(Dataset excerpts)
──────────────────────────────

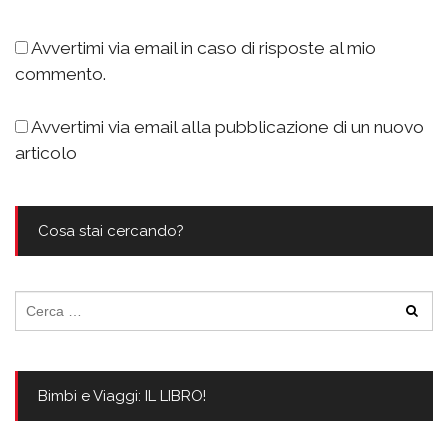
Avvertimi via email in caso di risposte al mio
commento.
Avvertimi via email alla pubblicazione di un nuovo
articolo
Cosa stai cercando?
Ricerca
per:
Bimbi e Viaggi: IL LIBRO!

──────────────────────────────

_REQUEST_
Please rewrite these lines with every "Avvertimi" replaced by "Notificami" and everything else left unchanged. Leave the pictures out.

_RESULT OF THIS EXERCISE_
Notificami via email in caso di risposte al mio
commento.
Notificami via email alla pubblicazione di un nuovo
articolo
Cosa stai cercando?
Ricerca
per:
Bimbi e Viaggi: IL LIBRO!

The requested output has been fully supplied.